BEGIN
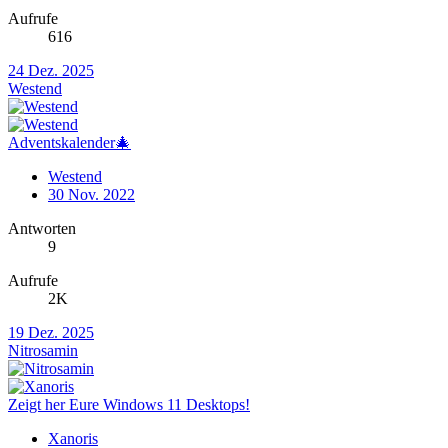
Aufrufe
616
24 Dez. 2025
Westend
Adventskalender🎄
Westend
30 Nov. 2022
Antworten
9
Aufrufe
2K
19 Dez. 2025
Nitrosamin
Zeigt her Eure Windows 11 Desktops!
Xanoris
END
Goal of the exercise: Reproduce the text of the data above line for line, without the pictures.

Completed exercise:
Aufrufe
616
24 Dez. 2025
Westend
Adventskalender🎄
Westend
30 Nov. 2022
Antworten
9
Aufrufe
2K
19 Dez. 2025
Nitrosamin
Zeigt her Eure Windows 11 Desktops!
Xanoris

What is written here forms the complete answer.